How Much Russian Exposure is in Your Hedge Fund
Using MPI’s Dynamic Style Analysis (DSA), we analyzed 600 equity hedge funds to assess their exposure to Russian equities
A recent Financial Times article (Russia-focused hedge fund takes stock after ‘inconceivable’ Ukraine invasion) highlights a family of funds managed by Firebird Management and known to have some of the largest holdings in Russian stocks.
“Few are more exposed,” the authors note. But they have company: foreign investors currently hold $86bn in Russian equities, and the true exposures may go beyond that due to the interdependencies of outside firms on Russian companies.

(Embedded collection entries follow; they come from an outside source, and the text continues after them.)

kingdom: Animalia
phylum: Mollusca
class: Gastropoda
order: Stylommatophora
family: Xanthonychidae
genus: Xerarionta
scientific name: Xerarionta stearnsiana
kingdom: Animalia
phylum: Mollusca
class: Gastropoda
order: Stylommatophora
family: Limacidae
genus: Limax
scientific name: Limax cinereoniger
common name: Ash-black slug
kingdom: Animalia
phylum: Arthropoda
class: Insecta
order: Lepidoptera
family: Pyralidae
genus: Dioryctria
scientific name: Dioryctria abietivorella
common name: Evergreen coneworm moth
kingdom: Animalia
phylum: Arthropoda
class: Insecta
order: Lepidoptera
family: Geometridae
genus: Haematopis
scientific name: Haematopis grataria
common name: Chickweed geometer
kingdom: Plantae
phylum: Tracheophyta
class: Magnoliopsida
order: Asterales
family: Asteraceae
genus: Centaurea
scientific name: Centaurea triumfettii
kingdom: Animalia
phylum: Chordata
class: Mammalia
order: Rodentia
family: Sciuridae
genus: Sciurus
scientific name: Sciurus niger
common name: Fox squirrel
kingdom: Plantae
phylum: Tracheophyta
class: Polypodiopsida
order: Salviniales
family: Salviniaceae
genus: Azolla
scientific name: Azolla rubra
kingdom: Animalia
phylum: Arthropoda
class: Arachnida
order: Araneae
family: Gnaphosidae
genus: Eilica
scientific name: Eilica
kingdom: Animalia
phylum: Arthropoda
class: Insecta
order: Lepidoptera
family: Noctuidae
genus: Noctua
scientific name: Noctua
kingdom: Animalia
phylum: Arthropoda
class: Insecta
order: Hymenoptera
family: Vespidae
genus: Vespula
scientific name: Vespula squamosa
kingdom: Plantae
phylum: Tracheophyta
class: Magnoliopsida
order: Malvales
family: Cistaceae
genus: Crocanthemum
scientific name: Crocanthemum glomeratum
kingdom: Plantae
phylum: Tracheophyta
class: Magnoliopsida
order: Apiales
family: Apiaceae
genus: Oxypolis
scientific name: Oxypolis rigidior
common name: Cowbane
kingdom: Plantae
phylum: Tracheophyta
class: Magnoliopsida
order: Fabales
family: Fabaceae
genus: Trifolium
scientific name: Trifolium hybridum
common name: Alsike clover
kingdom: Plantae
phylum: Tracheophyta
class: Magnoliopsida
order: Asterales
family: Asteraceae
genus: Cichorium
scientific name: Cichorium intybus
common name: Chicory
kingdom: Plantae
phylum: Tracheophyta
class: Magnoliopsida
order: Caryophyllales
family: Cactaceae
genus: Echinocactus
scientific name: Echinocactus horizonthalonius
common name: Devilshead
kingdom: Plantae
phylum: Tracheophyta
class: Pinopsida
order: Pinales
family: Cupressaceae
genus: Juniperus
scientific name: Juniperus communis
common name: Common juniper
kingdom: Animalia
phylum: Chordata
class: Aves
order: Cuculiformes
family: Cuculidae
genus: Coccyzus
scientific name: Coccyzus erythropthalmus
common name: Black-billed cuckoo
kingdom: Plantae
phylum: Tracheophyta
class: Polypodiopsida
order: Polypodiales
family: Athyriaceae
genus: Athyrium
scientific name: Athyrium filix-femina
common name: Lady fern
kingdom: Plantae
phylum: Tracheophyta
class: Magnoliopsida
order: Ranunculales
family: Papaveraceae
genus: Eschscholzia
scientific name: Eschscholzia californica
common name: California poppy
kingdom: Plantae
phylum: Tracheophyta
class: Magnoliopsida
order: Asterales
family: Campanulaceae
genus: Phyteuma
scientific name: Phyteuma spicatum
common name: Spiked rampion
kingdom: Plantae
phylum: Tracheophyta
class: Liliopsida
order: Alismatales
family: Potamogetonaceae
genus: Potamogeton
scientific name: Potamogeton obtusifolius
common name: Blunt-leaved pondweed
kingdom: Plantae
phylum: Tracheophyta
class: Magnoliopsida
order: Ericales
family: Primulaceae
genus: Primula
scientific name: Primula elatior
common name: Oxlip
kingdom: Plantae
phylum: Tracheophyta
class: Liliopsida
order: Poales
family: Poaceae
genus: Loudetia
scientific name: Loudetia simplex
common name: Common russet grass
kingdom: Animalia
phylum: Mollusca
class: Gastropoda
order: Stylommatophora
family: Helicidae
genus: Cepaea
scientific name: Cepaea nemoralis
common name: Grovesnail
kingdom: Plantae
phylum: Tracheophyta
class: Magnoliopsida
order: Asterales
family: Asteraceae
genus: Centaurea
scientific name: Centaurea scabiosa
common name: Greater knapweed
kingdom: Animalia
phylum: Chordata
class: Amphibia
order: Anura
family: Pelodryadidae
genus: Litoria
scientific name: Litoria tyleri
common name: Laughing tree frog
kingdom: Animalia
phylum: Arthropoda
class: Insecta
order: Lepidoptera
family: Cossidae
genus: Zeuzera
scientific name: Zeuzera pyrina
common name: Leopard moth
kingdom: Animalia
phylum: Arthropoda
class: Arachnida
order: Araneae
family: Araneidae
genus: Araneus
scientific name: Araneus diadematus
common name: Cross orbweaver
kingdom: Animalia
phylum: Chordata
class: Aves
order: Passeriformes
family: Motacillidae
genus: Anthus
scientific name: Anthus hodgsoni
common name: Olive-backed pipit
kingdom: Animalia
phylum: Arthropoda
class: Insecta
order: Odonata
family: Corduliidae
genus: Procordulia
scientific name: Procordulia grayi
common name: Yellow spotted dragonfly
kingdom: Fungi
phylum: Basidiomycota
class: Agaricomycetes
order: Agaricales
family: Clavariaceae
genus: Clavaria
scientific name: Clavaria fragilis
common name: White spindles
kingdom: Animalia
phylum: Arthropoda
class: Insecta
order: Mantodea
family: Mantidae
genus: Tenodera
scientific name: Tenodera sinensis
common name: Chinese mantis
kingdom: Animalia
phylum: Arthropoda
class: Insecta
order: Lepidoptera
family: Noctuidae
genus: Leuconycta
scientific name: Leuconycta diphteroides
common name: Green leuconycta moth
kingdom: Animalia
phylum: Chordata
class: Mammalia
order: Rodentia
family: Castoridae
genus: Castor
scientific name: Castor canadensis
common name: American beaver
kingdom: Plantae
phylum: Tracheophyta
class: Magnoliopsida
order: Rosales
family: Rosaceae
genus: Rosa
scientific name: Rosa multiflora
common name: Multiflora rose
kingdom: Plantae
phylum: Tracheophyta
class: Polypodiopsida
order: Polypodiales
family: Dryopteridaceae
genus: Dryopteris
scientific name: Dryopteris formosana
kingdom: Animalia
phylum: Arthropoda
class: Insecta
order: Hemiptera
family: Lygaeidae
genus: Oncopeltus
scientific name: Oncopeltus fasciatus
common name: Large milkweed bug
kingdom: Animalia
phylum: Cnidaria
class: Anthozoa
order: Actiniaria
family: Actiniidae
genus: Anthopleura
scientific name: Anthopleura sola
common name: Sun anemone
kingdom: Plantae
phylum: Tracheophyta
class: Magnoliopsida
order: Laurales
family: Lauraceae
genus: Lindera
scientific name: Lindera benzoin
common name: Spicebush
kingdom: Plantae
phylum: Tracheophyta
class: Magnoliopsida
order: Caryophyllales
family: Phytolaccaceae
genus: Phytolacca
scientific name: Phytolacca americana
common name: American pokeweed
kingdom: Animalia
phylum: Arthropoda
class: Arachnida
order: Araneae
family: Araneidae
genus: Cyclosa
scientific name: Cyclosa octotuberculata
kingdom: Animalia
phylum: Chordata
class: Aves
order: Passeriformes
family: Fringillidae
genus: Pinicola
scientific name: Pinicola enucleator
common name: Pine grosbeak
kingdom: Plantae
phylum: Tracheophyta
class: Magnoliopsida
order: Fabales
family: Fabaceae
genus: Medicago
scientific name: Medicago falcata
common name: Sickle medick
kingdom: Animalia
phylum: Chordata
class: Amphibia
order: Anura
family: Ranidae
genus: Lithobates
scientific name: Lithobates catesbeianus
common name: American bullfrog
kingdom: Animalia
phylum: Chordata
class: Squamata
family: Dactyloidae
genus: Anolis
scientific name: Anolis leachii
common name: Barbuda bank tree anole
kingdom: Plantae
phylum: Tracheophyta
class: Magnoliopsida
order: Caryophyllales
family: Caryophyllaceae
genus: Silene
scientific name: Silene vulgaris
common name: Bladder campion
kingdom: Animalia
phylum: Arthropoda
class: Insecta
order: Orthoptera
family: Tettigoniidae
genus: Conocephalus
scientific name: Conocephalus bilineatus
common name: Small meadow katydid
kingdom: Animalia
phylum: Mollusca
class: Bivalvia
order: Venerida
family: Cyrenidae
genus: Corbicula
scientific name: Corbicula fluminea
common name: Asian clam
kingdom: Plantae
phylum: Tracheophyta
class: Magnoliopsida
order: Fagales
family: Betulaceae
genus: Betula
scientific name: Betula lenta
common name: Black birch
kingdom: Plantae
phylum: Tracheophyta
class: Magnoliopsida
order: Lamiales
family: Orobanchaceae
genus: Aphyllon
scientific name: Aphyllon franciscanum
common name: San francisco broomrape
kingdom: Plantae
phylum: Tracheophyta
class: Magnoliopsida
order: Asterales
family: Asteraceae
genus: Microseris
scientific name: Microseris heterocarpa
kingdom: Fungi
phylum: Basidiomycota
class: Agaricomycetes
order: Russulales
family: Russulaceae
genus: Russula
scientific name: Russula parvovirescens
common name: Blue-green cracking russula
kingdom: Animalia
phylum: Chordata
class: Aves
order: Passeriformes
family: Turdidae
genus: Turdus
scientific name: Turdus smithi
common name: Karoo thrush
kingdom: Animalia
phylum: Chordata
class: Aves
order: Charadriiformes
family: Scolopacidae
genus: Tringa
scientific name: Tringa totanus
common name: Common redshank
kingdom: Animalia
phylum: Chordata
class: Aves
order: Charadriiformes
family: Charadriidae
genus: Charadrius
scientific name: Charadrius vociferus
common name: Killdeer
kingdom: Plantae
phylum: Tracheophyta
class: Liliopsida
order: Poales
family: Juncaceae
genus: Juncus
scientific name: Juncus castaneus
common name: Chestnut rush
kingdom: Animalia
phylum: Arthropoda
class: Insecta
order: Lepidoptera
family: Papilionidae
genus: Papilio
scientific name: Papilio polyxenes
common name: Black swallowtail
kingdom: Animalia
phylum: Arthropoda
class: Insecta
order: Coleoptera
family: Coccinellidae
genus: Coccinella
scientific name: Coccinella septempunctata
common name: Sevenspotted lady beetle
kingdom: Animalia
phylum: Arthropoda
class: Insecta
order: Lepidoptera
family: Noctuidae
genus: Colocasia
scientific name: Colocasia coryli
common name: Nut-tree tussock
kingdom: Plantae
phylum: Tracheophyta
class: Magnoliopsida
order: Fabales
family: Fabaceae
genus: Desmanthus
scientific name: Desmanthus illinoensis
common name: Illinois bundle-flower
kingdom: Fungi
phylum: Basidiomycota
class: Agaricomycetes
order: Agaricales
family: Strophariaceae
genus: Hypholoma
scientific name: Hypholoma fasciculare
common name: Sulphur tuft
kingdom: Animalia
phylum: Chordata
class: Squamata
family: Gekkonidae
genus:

Now is the time for fund managers (and other investors) to understand their true exposures to the Russian market; when (and if) it reopens fully, there will be no shortage of sellers and bargain hunters in the mix. This is where fund analysis (via regression against a broad set of market indices) can be a cost-efficient but impactful method of analyzing investments – especially since you don’t need access to the fund positions themselves to credibly assess funds’ exposures.
Using MPI’s Dynamic Style Analysis (DSA), we analyzed approximately 600 equity hedge funds in HFR against global equity indices including FTSE Russia and FTSE EM ex Russia through January 2022. In the chart below, we show the funds’ latest exposures to FTSE Russia (determined by DSA) along the X-axis and the fund’s log-AUM on the Y-axis.
The results in the chart above confirm that all three Firebird hedge funds appear to have some of the largest exposures, right below the 50% thresh-hold. However, we see at least three funds with significantly higher exposure than Firebird’s. One of them – PARVEST Equity Russia from BNP Paribas – appears to have a more than 60% exposure to Russian equities…and more assets than all three Firebird funds combined.
So, how much Russian exposure is in your portfolio?